2004, DC / Vertigo
Writer: Grant Morrison
Art: Frank Quitely
Colours / inks: Jamie Grant
I’ve always considered Grant Morrison the Philip K. Dick of the comic medium. But writers both are inhumanly creative, incomparable to almost any other writer of their period. Like Dick, Morrison writes to pay the bills, churning out radically inconsistent work with unnerving regularity; and like the majority of Dick’s books, Morrison’s work often collapses under a multitude of whimsical ideas. But when Morrison hits the target, like Philip K. Dick he’s the best of his kind.
We3 follows the fortuitous escape and arduous journey of lab experiments 1, 2 and 3 (dog, cat and rabbit respectively). The animals – referred to as biorgs – developed for covert missions and political assignations, are packed with enough firepower to cripple an entire army. When the project is decommissioned, the animals are to be put to sleep, but are freed – perhaps imprudently – by their compassionate creator Roseanne Berry.
We3 has been compared to The Incredible journey, but its themes of animal cruelty for its own sake are far closer to Richard Adam’s The Plague Dogs. Like Adam’s novel, the story is seen from both animal and human perspectives. The series’ original covers, a series of “missing pet” posters add another dimension to the fable, displayed by Bandit’s desire to be a “gud dog”; these animals were all once someone’s friend.
The implementation of a mastiff prototype as the fugitive’s primary threat seems a little contradictory, though to his credit Morrison does not resort to sentimentality as a lesser writer might. The feline, 2, kills with an almost sadistic glee, and many human lives are inadvertently taken by the sentient weapons as they traverse forest and city. Yet we still sympathise with the beasts; they are as much victims as those unfortunate enough to cross their paths.

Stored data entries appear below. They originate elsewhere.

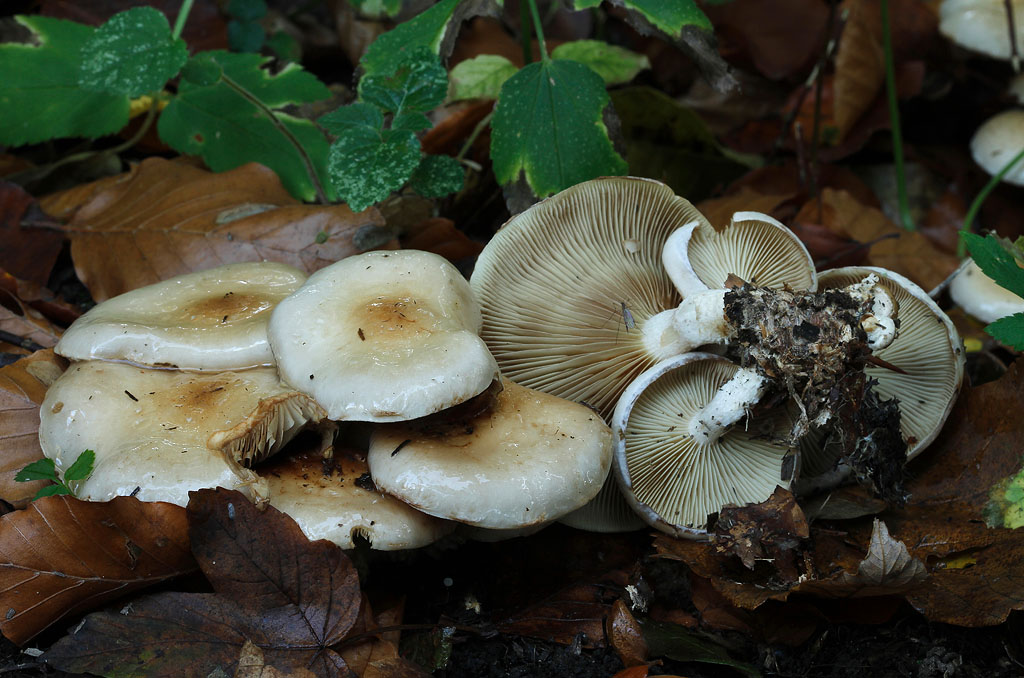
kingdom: Fungi
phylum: Basidiomycota
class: Agaricomycetes
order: Agaricales
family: Strophariaceae
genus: Pholiota
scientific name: Pholiota lenta
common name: løv-skælhat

Quitely’s art has been billed as a kinetic, “western manga.” Given the substandard nature of the majority of Japanese comics, that’s an insult. His panel composition is among the best there has ever been, showcased perfectly in an almost dialogue-free first part. Several pages feature intricate layouts of several dozen tiny panels, lending WE3’s commotion a remarkably dense pace; it definitely feels a lot longer than 3 issues.
Quite how the low-key ending manages to hit the heart with so few words is a mystery only the greatest science fiction writers could possibly answer. We3 may not be Morrison’s most creative or ambitious work, or indeed his most intelligent, but it’s perhaps his most effective.